Plant invasions may profoundly affect ecosystem processes mediated by species interactions in the recipient communities. While many studies have investigated interactions between invasive plants and natural enemies, effects on decomposers have received less attention although decomposition is an important component of biogeochemical cycles. Invasive plants may affect decomposition in different ways: First, they frequently possess acquisitive traits that do not only enable fast growth but are also known to facilitate decomposition. Second, many invasive plants also contain novel secondary compounds with antibiotic effects which may in turn decelerate decomposition rate. Based on the relatively small number of published case studies, it is still impossible to conclude whether there are consistent and predictable effects of plant invasions on ecosystems via decomposition. Therefore, we compared decomposition rate, functional traits and palatability of leaf litter of 13 woody species native to central Europe, and 13 exotic woody species. The experiments included a phylogenetically controlled subset of native and exotic congeners, but also exotics without native relatives. This allowed us to test the hypothesis that decomposition of exotic leaf litter is, on average, lower than that of native litter, thereby disentangling ecological effects from effects of phylogenetic relatedness.
Results/Conclusions
We conducted a decomposition experiment using litter bags of two mesh sizes to separate the effect of invertebrates from microbial effects, and included three populations of each species to account for intraspecific variation.

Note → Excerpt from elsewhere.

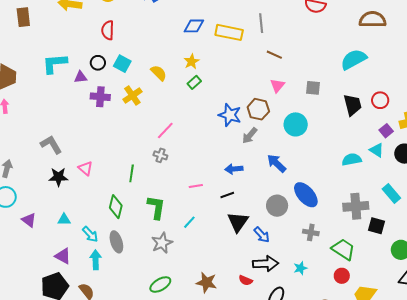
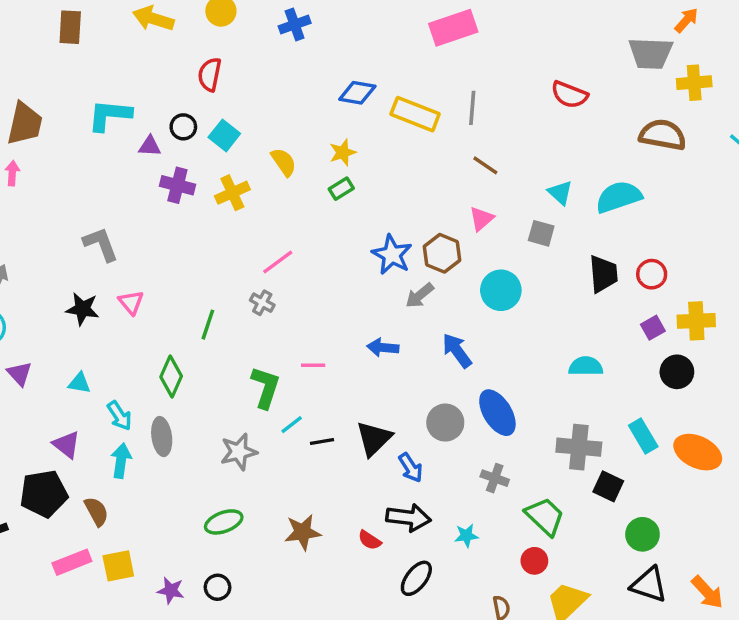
gray L-shape: (51, 145) -> (101, 244), moved
cyan triangle: (377, 150) -> (560, 193), moved
black line: (227, 195) -> (322, 442), moved
green L-shape: (156, 207) -> (266, 387), moved
brown star: (206, 282) -> (303, 532), turned -30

First-order exponential decomposition rate varied substantially between species and populations, but in contrast to our hypothesis, we found no consistent difference between exotic and native leaf litter. This was neither the case when comparing all species, nor in the phylogenetically controlled comparison, nor when exotics without native relatives were considered. Decomposition of exotic and native litter was not differentially affected by mesh size, i.e. by presence or absence of invertebrates. None of the litter functional traits measured differed consistently between exotic and native species. Decomposition rate was strongly dependent on interactions between functional traits, but there was no difference between exotic and native species in these relationships. Feeding experiments with woodlice revealed a close correlation between their relative growth rate and leaf C/N ratio as well as decomposition rate, but again showed no difference between exotic and native leaf litter. We thus conclude that the influence of plant invasions on litter decomposition and matter cycling is governed by idiosyncratic effects, i.e. it depends on what particular species invades a native ecosystem.